# Start of Given data
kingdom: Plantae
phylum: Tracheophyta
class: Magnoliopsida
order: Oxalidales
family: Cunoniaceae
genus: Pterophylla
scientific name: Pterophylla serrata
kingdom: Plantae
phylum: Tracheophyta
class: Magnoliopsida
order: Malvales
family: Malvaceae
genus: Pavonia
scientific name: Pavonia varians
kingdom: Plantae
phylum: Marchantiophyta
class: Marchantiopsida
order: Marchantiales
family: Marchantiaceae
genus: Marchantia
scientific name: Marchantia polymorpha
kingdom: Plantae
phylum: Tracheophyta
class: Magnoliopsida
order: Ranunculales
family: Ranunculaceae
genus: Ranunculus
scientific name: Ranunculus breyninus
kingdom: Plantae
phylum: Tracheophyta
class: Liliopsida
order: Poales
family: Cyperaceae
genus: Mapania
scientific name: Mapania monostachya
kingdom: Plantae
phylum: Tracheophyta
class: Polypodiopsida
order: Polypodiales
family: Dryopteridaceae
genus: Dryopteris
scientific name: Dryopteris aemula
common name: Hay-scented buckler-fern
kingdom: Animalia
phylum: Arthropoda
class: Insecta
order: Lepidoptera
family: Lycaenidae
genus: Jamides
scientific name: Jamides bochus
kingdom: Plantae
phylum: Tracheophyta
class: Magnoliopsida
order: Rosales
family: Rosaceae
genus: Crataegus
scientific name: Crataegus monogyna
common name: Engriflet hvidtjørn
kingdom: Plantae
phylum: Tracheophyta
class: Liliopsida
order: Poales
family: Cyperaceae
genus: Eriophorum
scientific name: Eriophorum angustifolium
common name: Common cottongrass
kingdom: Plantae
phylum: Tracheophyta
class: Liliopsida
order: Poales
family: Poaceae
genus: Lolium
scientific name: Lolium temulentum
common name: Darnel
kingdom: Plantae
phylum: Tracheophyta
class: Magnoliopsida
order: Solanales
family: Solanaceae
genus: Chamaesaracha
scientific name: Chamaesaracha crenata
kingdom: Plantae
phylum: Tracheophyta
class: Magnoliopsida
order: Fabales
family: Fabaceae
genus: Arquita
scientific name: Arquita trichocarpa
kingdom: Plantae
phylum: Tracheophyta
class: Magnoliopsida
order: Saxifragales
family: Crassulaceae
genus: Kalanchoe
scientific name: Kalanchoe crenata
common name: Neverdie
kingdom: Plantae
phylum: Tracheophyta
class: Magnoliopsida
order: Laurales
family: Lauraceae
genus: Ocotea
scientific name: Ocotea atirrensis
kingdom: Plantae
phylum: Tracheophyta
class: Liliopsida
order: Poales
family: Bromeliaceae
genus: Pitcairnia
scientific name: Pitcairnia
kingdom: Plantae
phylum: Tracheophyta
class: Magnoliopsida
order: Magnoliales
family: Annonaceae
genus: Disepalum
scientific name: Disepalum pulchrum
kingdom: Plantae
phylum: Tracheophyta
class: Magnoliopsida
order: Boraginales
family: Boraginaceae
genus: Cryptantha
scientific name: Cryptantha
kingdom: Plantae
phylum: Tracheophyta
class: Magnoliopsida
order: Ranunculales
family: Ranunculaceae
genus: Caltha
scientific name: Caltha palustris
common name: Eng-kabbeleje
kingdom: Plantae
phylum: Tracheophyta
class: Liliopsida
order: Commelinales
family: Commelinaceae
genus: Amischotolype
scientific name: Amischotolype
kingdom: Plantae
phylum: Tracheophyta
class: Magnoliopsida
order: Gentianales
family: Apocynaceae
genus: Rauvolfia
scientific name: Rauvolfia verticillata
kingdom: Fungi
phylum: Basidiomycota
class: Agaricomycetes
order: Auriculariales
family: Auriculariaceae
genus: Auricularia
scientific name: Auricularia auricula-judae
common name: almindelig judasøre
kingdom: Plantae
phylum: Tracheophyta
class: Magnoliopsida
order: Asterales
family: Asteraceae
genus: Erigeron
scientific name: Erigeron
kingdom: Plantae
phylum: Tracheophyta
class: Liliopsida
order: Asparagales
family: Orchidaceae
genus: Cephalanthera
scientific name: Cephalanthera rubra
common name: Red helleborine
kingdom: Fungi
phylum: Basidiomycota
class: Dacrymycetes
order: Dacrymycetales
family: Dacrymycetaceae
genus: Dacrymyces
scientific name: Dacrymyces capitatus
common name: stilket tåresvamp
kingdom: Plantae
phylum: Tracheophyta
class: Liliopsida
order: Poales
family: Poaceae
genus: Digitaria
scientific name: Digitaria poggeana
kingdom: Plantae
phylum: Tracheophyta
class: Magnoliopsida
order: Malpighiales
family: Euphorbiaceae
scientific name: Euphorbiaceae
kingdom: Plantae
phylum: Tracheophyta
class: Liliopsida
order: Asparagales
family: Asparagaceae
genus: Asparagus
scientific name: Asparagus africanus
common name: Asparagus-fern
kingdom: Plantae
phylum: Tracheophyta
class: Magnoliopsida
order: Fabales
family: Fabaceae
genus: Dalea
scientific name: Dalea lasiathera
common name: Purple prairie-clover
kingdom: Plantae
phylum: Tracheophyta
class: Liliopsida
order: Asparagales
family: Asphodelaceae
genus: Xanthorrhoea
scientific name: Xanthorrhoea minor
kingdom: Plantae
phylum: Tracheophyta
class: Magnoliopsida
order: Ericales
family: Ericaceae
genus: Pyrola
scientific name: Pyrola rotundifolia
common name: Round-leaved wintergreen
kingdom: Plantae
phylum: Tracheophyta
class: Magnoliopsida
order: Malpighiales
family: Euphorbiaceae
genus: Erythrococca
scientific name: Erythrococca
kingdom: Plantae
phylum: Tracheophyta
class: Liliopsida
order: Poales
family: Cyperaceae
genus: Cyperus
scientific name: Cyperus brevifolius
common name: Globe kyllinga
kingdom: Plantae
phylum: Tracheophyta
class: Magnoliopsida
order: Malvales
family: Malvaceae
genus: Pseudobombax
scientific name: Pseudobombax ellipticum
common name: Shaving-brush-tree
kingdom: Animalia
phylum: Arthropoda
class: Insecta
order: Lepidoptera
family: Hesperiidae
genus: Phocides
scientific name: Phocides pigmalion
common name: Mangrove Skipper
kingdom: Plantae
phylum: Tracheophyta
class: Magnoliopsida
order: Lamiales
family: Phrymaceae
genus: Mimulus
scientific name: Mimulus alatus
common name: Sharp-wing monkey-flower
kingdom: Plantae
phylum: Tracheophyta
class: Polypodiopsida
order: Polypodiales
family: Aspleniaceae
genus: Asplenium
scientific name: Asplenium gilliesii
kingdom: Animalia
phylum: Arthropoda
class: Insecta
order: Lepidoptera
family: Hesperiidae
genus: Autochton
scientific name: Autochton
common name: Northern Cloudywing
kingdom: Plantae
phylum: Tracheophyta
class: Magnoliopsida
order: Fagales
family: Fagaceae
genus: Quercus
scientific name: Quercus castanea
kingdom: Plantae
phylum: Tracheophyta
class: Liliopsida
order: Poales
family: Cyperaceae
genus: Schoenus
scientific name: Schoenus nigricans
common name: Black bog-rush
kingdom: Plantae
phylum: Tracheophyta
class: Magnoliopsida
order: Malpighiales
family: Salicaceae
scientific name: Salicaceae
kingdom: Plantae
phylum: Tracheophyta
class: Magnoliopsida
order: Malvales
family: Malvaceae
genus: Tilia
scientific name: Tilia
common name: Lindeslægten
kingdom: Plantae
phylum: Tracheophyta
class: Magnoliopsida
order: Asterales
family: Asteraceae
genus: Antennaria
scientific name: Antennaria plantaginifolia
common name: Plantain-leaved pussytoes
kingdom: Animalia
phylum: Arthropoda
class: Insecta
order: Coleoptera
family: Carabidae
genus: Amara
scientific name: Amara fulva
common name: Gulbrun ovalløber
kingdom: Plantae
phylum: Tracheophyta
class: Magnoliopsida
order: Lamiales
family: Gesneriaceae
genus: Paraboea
# End of Given data
* _Short task_: Print every line of the records above without changing anything.

* _Response to this task_:
kingdom: Plantae
phylum: Tracheophyta
class: Magnoliopsida
order: Oxalidales
family: Cunoniaceae
genus: Pterophylla
scientific name: Pterophylla serrata
kingdom: Plantae
phylum: Tracheophyta
class: Magnoliopsida
order: Malvales
family: Malvaceae
genus: Pavonia
scientific name: Pavonia varians
kingdom: Plantae
phylum: Marchantiophyta
class: Marchantiopsida
order: Marchantiales
family: Marchantiaceae
genus: Marchantia
scientific name: Marchantia polymorpha
kingdom: Plantae
phylum: Tracheophyta
class: Magnoliopsida
order: Ranunculales
family: Ranunculaceae
genus: Ranunculus
scientific name: Ranunculus breyninus
kingdom: Plantae
phylum: Tracheophyta
class: Liliopsida
order: Poales
family: Cyperaceae
genus: Mapania
scientific name: Mapania monostachya
kingdom: Plantae
phylum: Tracheophyta
class: Polypodiopsida
order: Polypodiales
family: Dryopteridaceae
genus: Dryopteris
scientific name: Dryopteris aemula
common name: Hay-scented buckler-fern
kingdom: Animalia
phylum: Arthropoda
class: Insecta
order: Lepidoptera
family: Lycaenidae
genus: Jamides
scientific name: Jamides bochus
kingdom: Plantae
phylum: Tracheophyta
class: Magnoliopsida
order: Rosales
family: Rosaceae
genus: Crataegus
scientific name: Crataegus monogyna
common name: Engriflet hvidtjørn
kingdom: Plantae
phylum: Tracheophyta
class: Liliopsida
order: Poales
family: Cyperaceae
genus: Eriophorum
scientific name: Eriophorum angustifolium
common name: Common cottongrass
kingdom: Plantae
phylum: Tracheophyta
class: Liliopsida
order: Poales
family: Poaceae
genus: Lolium
scientific name: Lolium temulentum
common name: Darnel
kingdom: Plantae
phylum: Tracheophyta
class: Magnoliopsida
order: Solanales
family: Solanaceae
genus: Chamaesaracha
scientific name: Chamaesaracha crenata
kingdom: Plantae
phylum: Tracheophyta
class: Magnoliopsida
order: Fabales
family: Fabaceae
genus: Arquita
scientific name: Arquita trichocarpa
kingdom: Plantae
phylum: Tracheophyta
class: Magnoliopsida
order: Saxifragales
family: Crassulaceae
genus: Kalanchoe
scientific name: Kalanchoe crenata
common name: Neverdie
kingdom: Plantae
phylum: Tracheophyta
class: Magnoliopsida
order: Laurales
family: Lauraceae
genus: Ocotea
scientific name: Ocotea atirrensis
kingdom: Plantae
phylum: Tracheophyta
class: Liliopsida
order: Poales
family: Bromeliaceae
genus: Pitcairnia
scientific name: Pitcairnia
kingdom: Plantae
phylum: Tracheophyta
class: Magnoliopsida
order: Magnoliales
family: Annonaceae
genus: Disepalum
scientific name: Disepalum pulchrum
kingdom: Plantae
phylum: Tracheophyta
class: Magnoliopsida
order: Boraginales
family: Boraginaceae
genus: Cryptantha
scientific name: Cryptantha
kingdom: Plantae
phylum: Tracheophyta
class: Magnoliopsida
order: Ranunculales
family: Ranunculaceae
genus: Caltha
scientific name: Caltha palustris
common name: Eng-kabbeleje
kingdom: Plantae
phylum: Tracheophyta
class: Liliopsida
order: Commelinales
family: Commelinaceae
genus: Amischotolype
scientific name: Amischotolype
kingdom: Plantae
phylum: Tracheophyta
class: Magnoliopsida
order: Gentianales
family: Apocynaceae
genus: Rauvolfia
scientific name: Rauvolfia verticillata
kingdom: Fungi
phylum: Basidiomycota
class: Agaricomycetes
order: Auriculariales
family: Auriculariaceae
genus: Auricularia
scientific name: Auricularia auricula-judae
common name: almindelig judasøre
kingdom: Plantae
phylum: Tracheophyta
class: Magnoliopsida
order: Asterales
family: Asteraceae
genus: Erigeron
scientific name: Erigeron
kingdom: Plantae
phylum: Tracheophyta
class: Liliopsida
order: Asparagales
family: Orchidaceae
genus: Cephalanthera
scientific name: Cephalanthera rubra
common name: Red helleborine
kingdom: Fungi
phylum: Basidiomycota
class: Dacrymycetes
order: Dacrymycetales
family: Dacrymycetaceae
genus: Dacrymyces
scientific name: Dacrymyces capitatus
common name: stilket tåresvamp
kingdom: Plantae
phylum: Tracheophyta
class: Liliopsida
order: Poales
family: Poaceae
genus: Digitaria
scientific name: Digitaria poggeana
kingdom: Plantae
phylum: Tracheophyta
class: Magnoliopsida
order: Malpighiales
family: Euphorbiaceae
scientific name: Euphorbiaceae
kingdom: Plantae
phylum: Tracheophyta
class: Liliopsida
order: Asparagales
family: Asparagaceae
genus: Asparagus
scientific name: Asparagus africanus
common name: Asparagus-fern
kingdom: Plantae
phylum: Tracheophyta
class: Magnoliopsida
order: Fabales
family: Fabaceae
genus: Dalea
scientific name: Dalea lasiathera
common name: Purple prairie-clover
kingdom: Plantae
phylum: Tracheophyta
class: Liliopsida
order: Asparagales
family: Asphodelaceae
genus: Xanthorrhoea
scientific name: Xanthorrhoea minor
kingdom: Plantae
phylum: Tracheophyta
class: Magnoliopsida
order: Ericales
family: Ericaceae
genus: Pyrola
scientific name: Pyrola rotundifolia
common name: Round-leaved wintergreen
kingdom: Plantae
phylum: Tracheophyta
class: Magnoliopsida
order: Malpighiales
family: Euphorbiaceae
genus: Erythrococca
scientific name: Erythrococca
kingdom: Plantae
phylum: Tracheophyta
class: Liliopsida
order: Poales
family: Cyperaceae
genus: Cyperus
scientific name: Cyperus brevifolius
common name: Globe kyllinga
kingdom: Plantae
phylum: Tracheophyta
class: Magnoliopsida
order: Malvales
family: Malvaceae
genus: Pseudobombax
scientific name: Pseudobombax ellipticum
common name: Shaving-brush-tree
kingdom: Animalia
phylum: Arthropoda
class: Insecta
order: Lepidoptera
family: Hesperiidae
genus: Phocides
scientific name: Phocides pigmalion
common name: Mangrove Skipper
kingdom: Plantae
phylum: Tracheophyta
class: Magnoliopsida
order: Lamiales
family: Phrymaceae
genus: Mimulus
scientific name: Mimulus alatus
common name: Sharp-wing monkey-flower
kingdom: Plantae
phylum: Tracheophyta
class: Polypodiopsida
order: Polypodiales
family: Aspleniaceae
genus: Asplenium
scientific name: Asplenium gilliesii
kingdom: Animalia
phylum: Arthropoda
class: Insecta
order: Lepidoptera
family: Hesperiidae
genus: Autochton
scientific name: Autochton
common name: Northern Cloudywing
kingdom: Plantae
phylum: Tracheophyta
class: Magnoliopsida
order: Fagales
family: Fagaceae
genus: Quercus
scientific name: Quercus castanea
kingdom: Plantae
phylum: Tracheophyta
class: Liliopsida
order: Poales
family: Cyperaceae
genus: Schoenus
scientific name: Schoenus nigricans
common name: Black bog-rush
kingdom: Plantae
phylum: Tracheophyta
class: Magnoliopsida
order: Malpighiales
family: Salicaceae
scientific name: Salicaceae
kingdom: Plantae
phylum: Tracheophyta
class: Magnoliopsida
order: Malvales
family: Malvaceae
genus: Tilia
scientific name: Tilia
common name: Lindeslægten
kingdom: Plantae
phylum: Tracheophyta
class: Magnoliopsida
order: Asterales
family: Asteraceae
genus: Antennaria
scientific name: Antennaria plantaginifolia
common name: Plantain-leaved pussytoes
kingdom: Animalia
phylum: Arthropoda
class: Insecta
order: Coleoptera
family: Carabidae
genus: Amara
scientific name: Amara fulva
common name: Gulbrun ovalløber
kingdom: Plantae
phylum: Tracheophyta
class: Magnoliopsida
order: Lamiales
family: Gesneriaceae
genus: Paraboea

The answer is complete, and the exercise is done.